Copy each of the rows below word for word.

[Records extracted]
***

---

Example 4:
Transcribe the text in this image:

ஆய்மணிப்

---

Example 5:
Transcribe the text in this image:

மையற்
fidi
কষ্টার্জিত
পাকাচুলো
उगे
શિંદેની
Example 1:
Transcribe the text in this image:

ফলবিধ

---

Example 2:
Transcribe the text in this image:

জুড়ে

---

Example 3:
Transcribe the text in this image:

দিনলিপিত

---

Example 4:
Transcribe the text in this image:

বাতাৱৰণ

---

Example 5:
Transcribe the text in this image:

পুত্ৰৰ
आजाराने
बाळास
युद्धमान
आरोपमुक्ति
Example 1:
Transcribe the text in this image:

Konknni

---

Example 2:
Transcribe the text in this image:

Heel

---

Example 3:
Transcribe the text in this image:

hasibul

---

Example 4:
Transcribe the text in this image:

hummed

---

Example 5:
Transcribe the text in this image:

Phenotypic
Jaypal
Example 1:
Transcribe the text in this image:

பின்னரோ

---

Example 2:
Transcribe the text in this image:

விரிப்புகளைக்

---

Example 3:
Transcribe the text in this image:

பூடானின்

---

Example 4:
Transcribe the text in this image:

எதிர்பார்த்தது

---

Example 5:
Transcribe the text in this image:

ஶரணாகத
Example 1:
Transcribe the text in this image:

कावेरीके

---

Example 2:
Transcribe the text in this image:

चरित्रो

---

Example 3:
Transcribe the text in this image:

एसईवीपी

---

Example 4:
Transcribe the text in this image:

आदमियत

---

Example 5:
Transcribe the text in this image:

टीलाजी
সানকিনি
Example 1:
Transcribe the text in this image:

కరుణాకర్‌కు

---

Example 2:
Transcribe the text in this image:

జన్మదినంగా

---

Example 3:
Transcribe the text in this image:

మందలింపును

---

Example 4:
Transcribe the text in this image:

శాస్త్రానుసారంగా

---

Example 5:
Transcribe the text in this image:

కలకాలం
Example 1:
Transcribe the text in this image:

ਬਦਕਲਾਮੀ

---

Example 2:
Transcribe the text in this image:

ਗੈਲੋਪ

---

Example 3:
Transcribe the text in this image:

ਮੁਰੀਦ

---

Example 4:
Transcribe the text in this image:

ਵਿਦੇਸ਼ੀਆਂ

***

Answer to the task:
---

Example 4:
Transcribe the text in this image:

ஆய்மணிப்

---

Example 5:
Transcribe the text in this image:

மையற்
fidi
কষ্টার্জিত
পাকাচুলো
उगे
શિંદેની
Example 1:
Transcribe the text in this image:

ফলবিধ

---

Example 2:
Transcribe the text in this image:

জুড়ে

---

Example 3:
Transcribe the text in this image:

দিনলিপিত

---

Example 4:
Transcribe the text in this image:

বাতাৱৰণ

---

Example 5:
Transcribe the text in this image:

পুত্ৰৰ
आजाराने
बाळास
युद्धमान
आरोपमुक्ति
Example 1:
Transcribe the text in this image:

Konknni

---

Example 2:
Transcribe the text in this image:

Heel

---

Example 3:
Transcribe the text in this image:

hasibul

---

Example 4:
Transcribe the text in this image:

hummed

---

Example 5:
Transcribe the text in this image:

Phenotypic
Jaypal
Example 1:
Transcribe the text in this image:

பின்னரோ

---

Example 2:
Transcribe the text in this image:

விரிப்புகளைக்

---

Example 3:
Transcribe the text in this image:

பூடானின்

---

Example 4:
Transcribe the text in this image:

எதிர்பார்த்தது

---

Example 5:
Transcribe the text in this image:

ஶரணாகத
Example 1:
Transcribe the text in this image:

कावेरीके

---

Example 2:
Transcribe the text in this image:

चरित्रो

---

Example 3:
Transcribe the text in this image:

एसईवीपी

---

Example 4:
Transcribe the text in this image:

आदमियत

---

Example 5:
Transcribe the text in this image:

टीलाजी
সানকিনি
Example 1:
Transcribe the text in this image:

కరుణాకర్‌కు

---

Example 2:
Transcribe the text in this image:

జన్మదినంగా

---

Example 3:
Transcribe the text in this image:

మందలింపును

---

Example 4:
Transcribe the text in this image:

శాస్త్రానుసారంగా

---

Example 5:
Transcribe the text in this image:

కలకాలం
Example 1:
Transcribe the text in this image:

ਬਦਕਲਾਮੀ

---

Example 2:
Transcribe the text in this image:

ਗੈਲੋਪ

---

Example 3:
Transcribe the text in this image:

ਮੁਰੀਦ

---

Example 4:
Transcribe the text in this image:

ਵਿਦੇਸ਼ੀਆਂ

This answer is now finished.